Nothing like starting off the day with a koan, right? How would one develop a mobile app without developing a mobile app? In my latest piece of research on the future of mobile application development, I make the point that if developers overrotate their focus to building mobile clients, we risk creating the same sorts of vertical stovepipes we’re trying to work our way out of right now with all the web apps we built to run on Wintel in IE6. Rather, I think it’s time we broadened our focus and shifted our efforts toward building modern applications. Mobile apps are an important component of a modern application architecture, but only part of the whole picture.
So what’s a modern application? A modern application is:
- Omnichannel. Modern applications are designed to work across tablets, smartphones, phablets, heads-up displays, automobiles — and, yes, desktops and laptops. They are designed to anticipate new client demands and new methods of interaction, including voice, touch, mouse, and eye tracking. Modern apps may start with a consistent cross-channel expereince, but they quickly move beyond that to a cross-channel and a channel-optimized interface.
- Elastic. Successful modern applications are designed to spin up or spin down as needed. They take advantage of cloud economics. They comprehensively use open source software because it adds licensing flexibility to scale-out architectural flexibility.
- API-oriented. Modern applications compose and expose APIs everywhere. They build on open web techniques and use REST, XML, and JSON to make it easy for all types of devices and clients to easily consume data. Any visible service or piece of data has a “headless” API counterpart so that alternative views can be provided. In many cases, the APIs that a modern application exposes form the basis for a public, third-party developer community that enables mash-ups, plug-ins, and innovation on a core set of data and services that drive a company’s business.
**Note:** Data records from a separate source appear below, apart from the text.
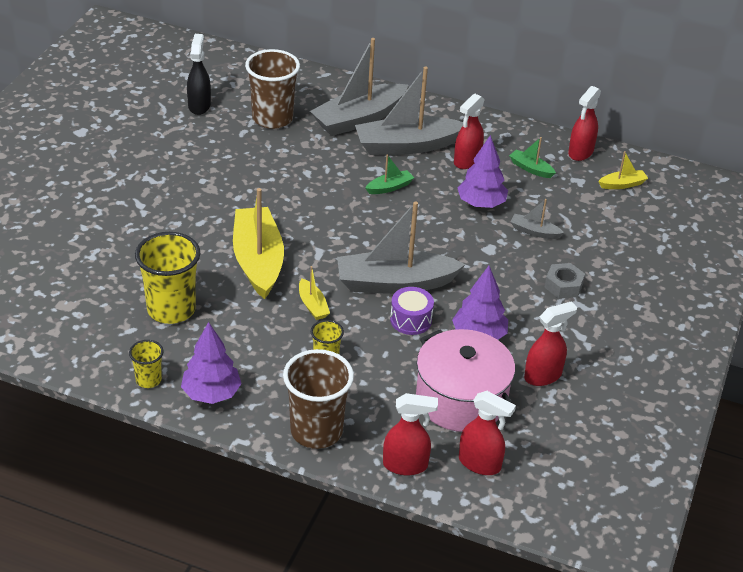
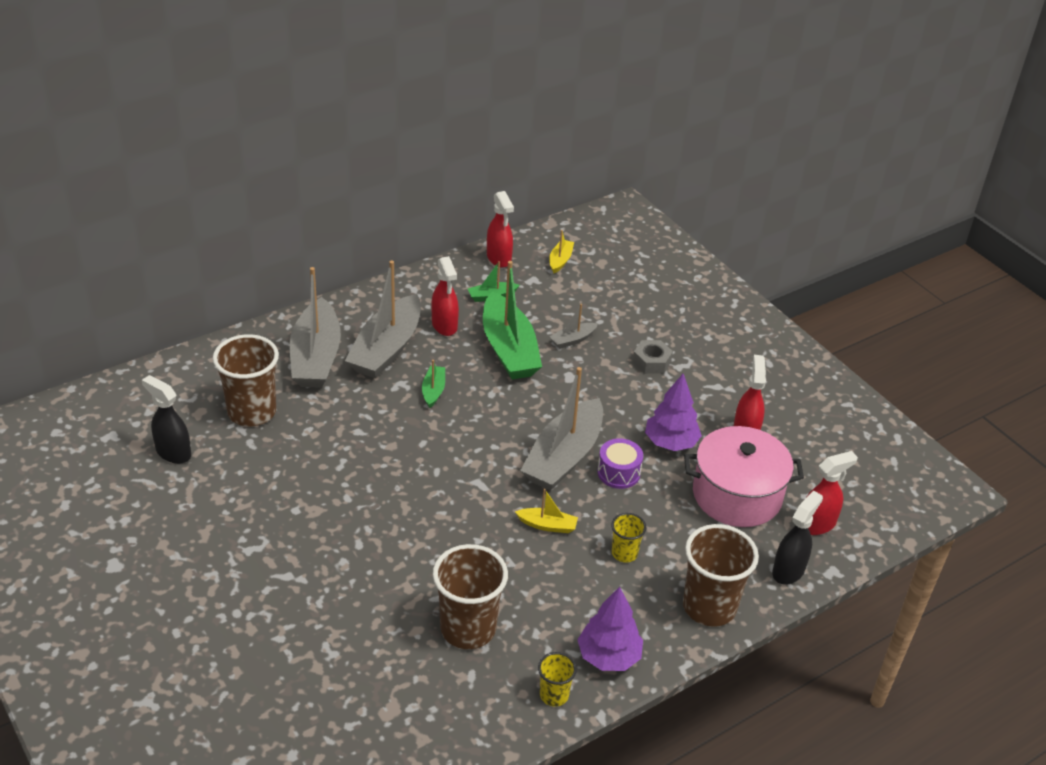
camera: 55 degrees left, 0 degrees up
(171, 309) = (468, 629): yellow cup -> brown cup
(258, 261) = (454, 531): yellow boat -> none
(405, 465) = (788, 570): red spray bottle -> black spray bottle
(481, 204) = (509, 349): purple tree -> green boat

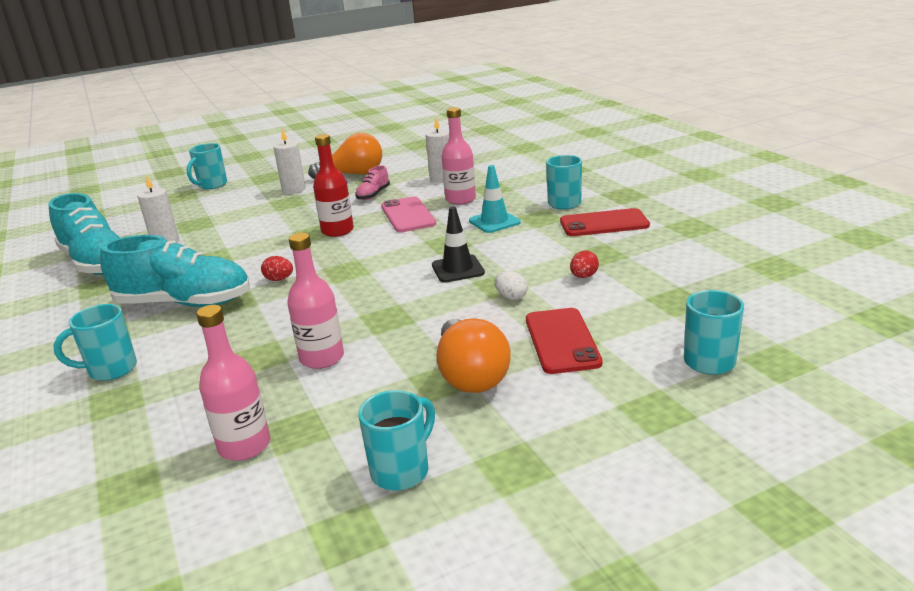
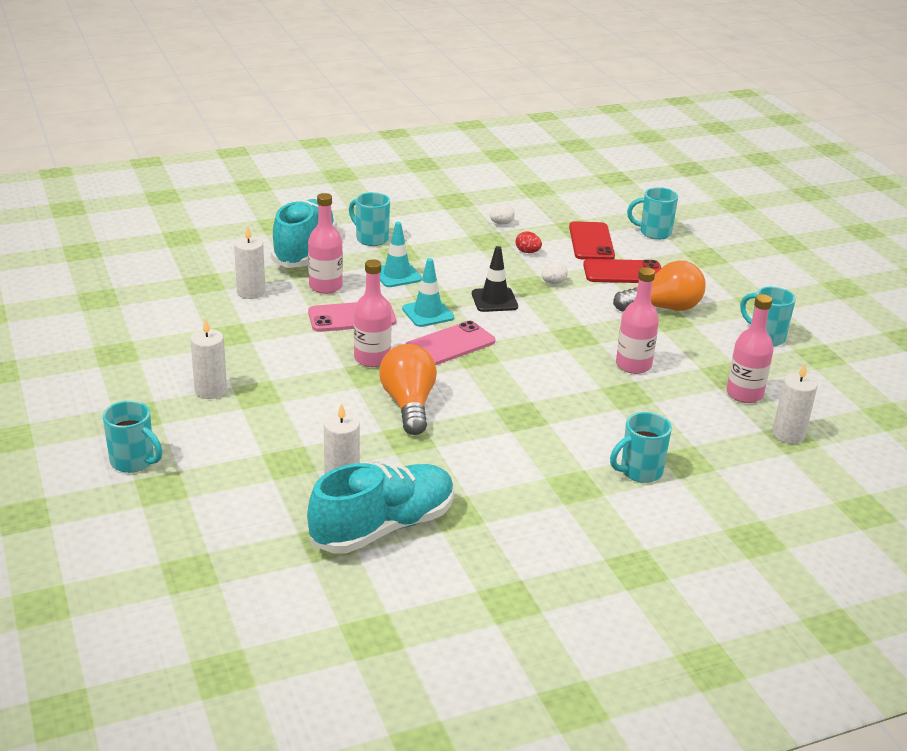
camera: 90 degrees left, 5 degrees up
(110, 370) = (639, 472): turquoise mug -> turquoise mug turned 75 degrees clockwise
(137, 484) = (788, 434): none -> white candle
(184, 303) = (517, 444): turquoise shoe -> turquoise shoe (304, 250)
(279, 279) = (482, 391): red egg -> none
(337, 231) = (372, 358): red bottle -> pink bottle
(353, 174) = (186, 347): orange light bulb -> orange light bulb (409, 404)
(363, 258) = (450, 345): none -> pink phone
(373, 195) = (273, 335): pink shoe -> none
(422, 242) = (428, 313): none -> turquoise traffic cone
(604, 223) = (429, 230): red phone -> red phone (591, 242)
(650, 256) = (501, 223): none -> white egg

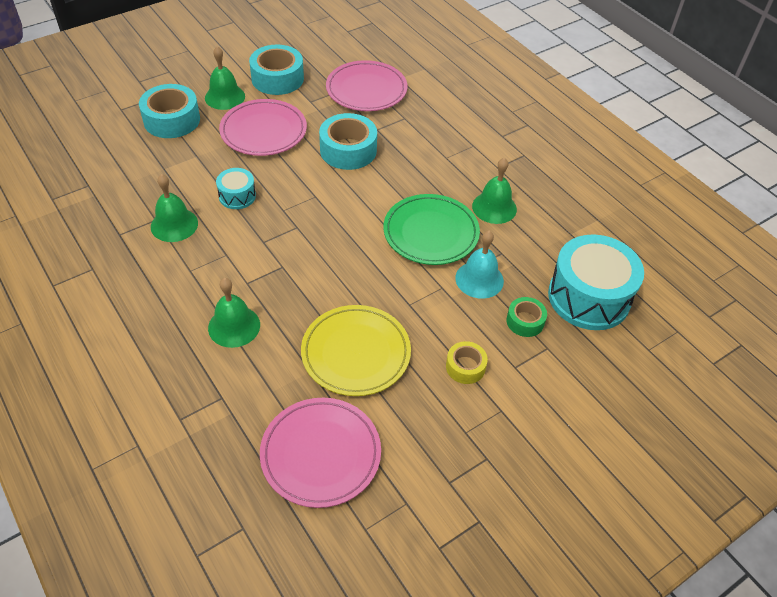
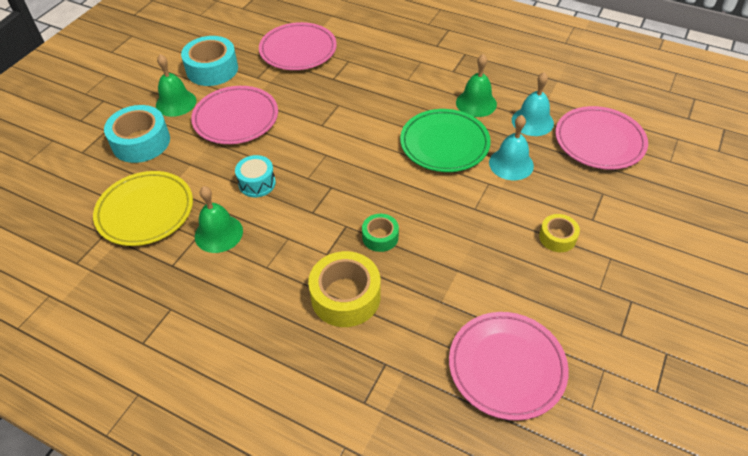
camera: 25 degrees left, 0 degrees up
(234, 326) = (345, 296): green bell -> yellow tape
(348, 150) = (323, 105): turquoise tape -> none
(356, 353) = (465, 268): yellow plate -> yellow plate (145, 211)
(525, 321) = (570, 181): green tape -> green tape (380, 237)
(536, 248) = (532, 121): none -> turquoise bell
(589, 297) = (599, 141): turquoise drum -> pink plate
- Responsive. Modern applications are built to deal with the realites of a public network topology that is increasingly out of IT's control. Application state management is pushed to the edge of the application. Asynchronous service design enables scale-out infrastructure to deliver information to clients in a stateless manner. Alternative system design patterns like broker and pipes and filters become better alternatives than a model-view-controller approach. In-memory databases are used to aggregate information from multiple service endpoints and cache it as close to the carrier networks as possible, in public cloud infrastructure, often alongside CDNs.
- Organic. No, modern applications aren’t singularities (yet). But modern applications tend to evolve more like a biological organism than a big-bang product release. Individual pieces of the application change all the time. A new feature on the client is deployed here, and a new algorithm that makes a service more efficient is deployed there. Modern applications are complex machines; they span systems of operation, systems of record, and systems of engagement (see Figure 1). Changing out all of the components in a single release would be incredibly risky. Dev-ops practices and continuous deployment capability are critical adaptations for organizations that want to build modern applications.
- Contextual. One of the biggest opportunities developers have when they make the mobile shift is the increase in contextual data at their disposal. There’s the immediate device context and data from sensors, but there’s also the extended context of a modern application, which includes machine-to-machine (M2M) data, and complex events. There’s also historical context, and the possibility of using all three to predict what a customer wants, before they know they want it.
Building modern applications is not as simple as learning Objective C or buying a mobile middleware tool. And since modern applications are composed of systems of systems, you shouldn't separate your mobile strategy from your cloud strategy or your big data strategy.